Ce statut est adapté à des profils expérimentés, qui roulent beaucoup, et qui peuvent s’entourer de professionnels pour gérer les obligations administratives.
3. Le CDI en coopérative avec Stairling : un statut bien pensé
Depuis 2024, Stairling propose un modèle unique dans l’écosystème VTC : le statut d’entrepreneur salarié au sein d’une coopérative. Il s’agit d’un CDI, qui permet de continuer à rouler sur Uber, Bolt ou Heetch… en toute liberté, tout en bénéficiant d’une véritable protection sociale.
Il s’agit d’un contrat de travail dans une coopérative agréée, pensée exclusivement pour les chauffeurs VTC.
Concrètement, comment ça marche ?
- Vous signez un CDI avec Stairling.
- Vous choisissez librement vos plateformes, vos horaires et vos zones de travail.
- Vous recevez chaque mois une fiche de paie.
- Vous pouvez récupérer la TVA sur vos dépenses professionnelles.
- Vous vous libérez de la gestion administrative : Stairling s’occupe de tout (URSSAF, déclarations, comptabilité).
- Vous accédez à des partenaires pros : assurances VTC, véhicules, avocats, mutuelle…
Ce que cela change concrètement en 2025
- Vous êtes couvert en cas d’accident ou de maladie.
- Vous cotisez pour votre retraite et le chômage.
- Vous êtes éligible à des aides (logement, mutuelle, crédit).
- Vous pouvez accéder au prêt bancaire et donc au logement grâce aux fiches de paie.
- Vous n’avez aucune gestion comptable ou administrative à effectuer.
- Vous bénéficiez d’un accompagnement humain, de formations, de services pros et de conseils personnalisés.
Pourquoi le statut proposé par Stairling est le plus adapté ?
En 2025, un bon statut doit répondre à trois priorités :
- Être légalement solide dans un contexte réglementaire strict.
- Protéger le chauffeur, sans l’enfermer dans une relation de subordination.
- Simplifier la gestion, sans frais fixes ni démarches compliquées.
Le modèle de Stairling coche toutes ces cases.

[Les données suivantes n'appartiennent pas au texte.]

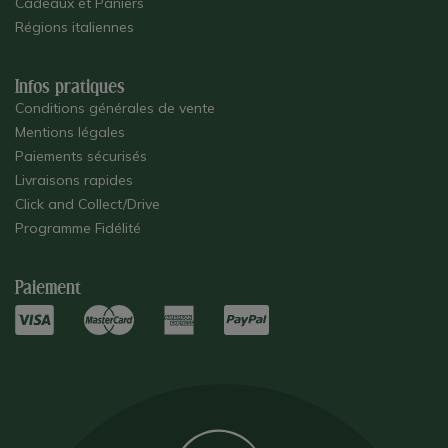
Cadeaux et Paniers
Régions italiennes
Infos pratiques
Conditions générales de vente
Mentions légales
Paiements sécurisés
Livraisons rapides
Click and Collect/Drive
Programme Fidélité
Paiement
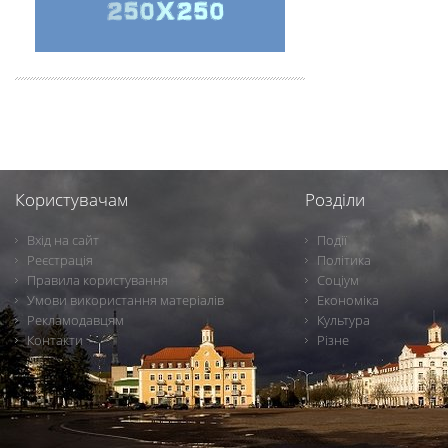
Користувачам
Розділи
Вхід на сайт
Події
Реєстрація
Політика
Правила користування
Соціум
Умови використання матеріалів
Економіка
Рекламодавцям
Культура
Контакти
Різне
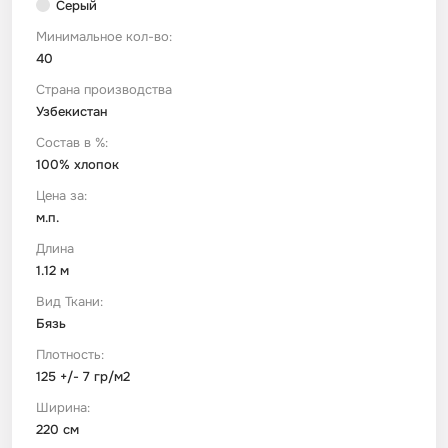
Серый
Минимальное кол-во:
Футер
Имитации материалов
40
Страна производства
Шелк Армани
Узбекистан
Состав в %:
Штапель
100% хлопок
Цена за:
м.п.
Длина
1.12 м
Вид Ткани:
Бязь
Плотность:
125 +/- 7 гр/м2
Ширина:
220 см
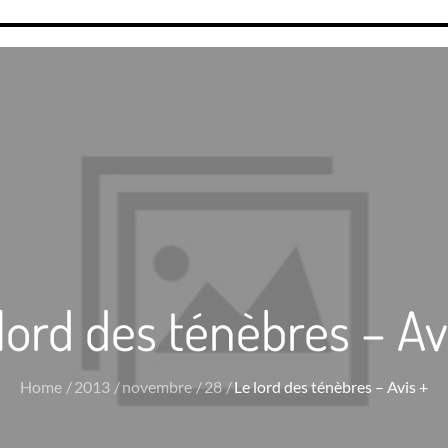
lord des ténèbres – Av
Home
2013
novembre
28
Le lord des ténèbres – Avis +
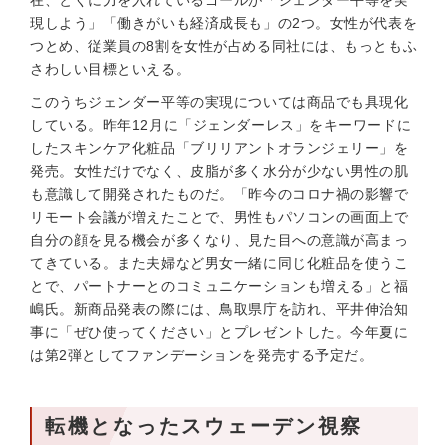
在、とくに力を入れているゴールが「ジェンダー平等を実
現しよう」「働きがいも経済成長も」の2つ。女性が代表を
つとめ、従業員の8割を女性が占める同社には、もっともふ
さわしい目標といえる。
このうちジェンダー平等の実現については商品でも具現化
している。昨年12月に「ジェンダーレス」をキーワードに
したスキンケア化粧品「ブリリアントオランジェリー」を
発売。女性だけでなく、皮脂が多く水分が少ない男性の肌
も意識して開発されたものだ。「昨今のコロナ禍の影響で
リモート会議が増えたことで、男性もパソコンの画面上で
自分の顔を見る機会が多くなり、見た目への意識が高まっ
てきている。また夫婦など男女一緒に同じ化粧品を使うこ
とで、パートナーとのコミュニケーションも増える」と福
嶋氏。新商品発表の際には、鳥取県庁を訪れ、平井伸治知
事に「ぜひ使ってください」とプレゼントした。今年夏に
は第2弾としてファンデーションを発売する予定だ。
転機となったスウェーデン視察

Il est souple, transparent, protecteur et valorisé par les institutions. Il permet d'exercer sereinement son activité, de planifier son avenir, et d'être reconnu comme un vrai professionnel.
Comment rejoindre Stairling ?
L’inscription se déroule en quelques étapes simples :
- Vous candidatez en moins de 2 minutes en ligne → remplissez le formulaire.
- Vous recevez une réponse sous 48h
- Vous participez à un session d’inscription → en présentiel ou à distance, selon votre localisation.
Une fois votre CDI signé, vous pouvez rouler librement, sur vos plateformes habituelles. Vous recevrez un salaire net, avec fiche de paie et cotisations versées.
Envie de savoir combien vous pourriez gagner ?
👉 Faites une simulation ici : simulateur.stairling.com
Alors quel est le meilleur statut pour un chauffeur VTC en 2025 ?
La réponse dépend bien sûr de vos priorités, de votre situation et de vos objectifs. Mais dans un contexte de plus en plus encadré, il devient essentiel de choisir un statut qui offre liberté, simplicité et sécurité.
Le modèle de CDI en coopérative proposé par Stairling répond à ces enjeux avec clarté et modernité.vC’est une nouvelle façon d’exercer le métier de VTC : libre, reconnu, protégé.